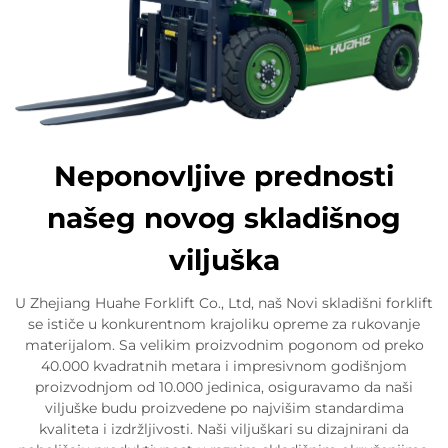
Neponovljive prednosti
našeg novog skladišnog
viljuška
U Zhejiang Huahe Forklift Co., Ltd, naš Novi skladišni forklift
se ističe u konkurentnom krajoliku opreme za rukovanje
materijalom. Sa velikim proizvodnim pogonom od preko
40.000 kvadratnih metara i impresivnom godišnjom
proizvodnjom od 10.000 jedinica, osiguravamo da naši
viljuške budu proizvedene po najvišim standardima
kvaliteta i izdržljivosti. Naši viljuškari su dizajnirani da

◆ ◆ ◆ ◆

TASK OBJECTIVE. Output the data above exactly, excluding images.

ANSWER SPACE.
Neponovljive prednosti
našeg novog skladišnog
viljuška
U Zhejiang Huahe Forklift Co., Ltd, naš Novi skladišni forklift
se ističe u konkurentnom krajoliku opreme za rukovanje
materijalom. Sa velikim proizvodnim pogonom od preko
40.000 kvadratnih metara i impresivnom godišnjom
proizvodnjom od 10.000 jedinica, osiguravamo da naši
viljuške budu proizvedene po najvišim standardima
kvaliteta i izdržljivosti. Naši viljuškari su dizajnirani da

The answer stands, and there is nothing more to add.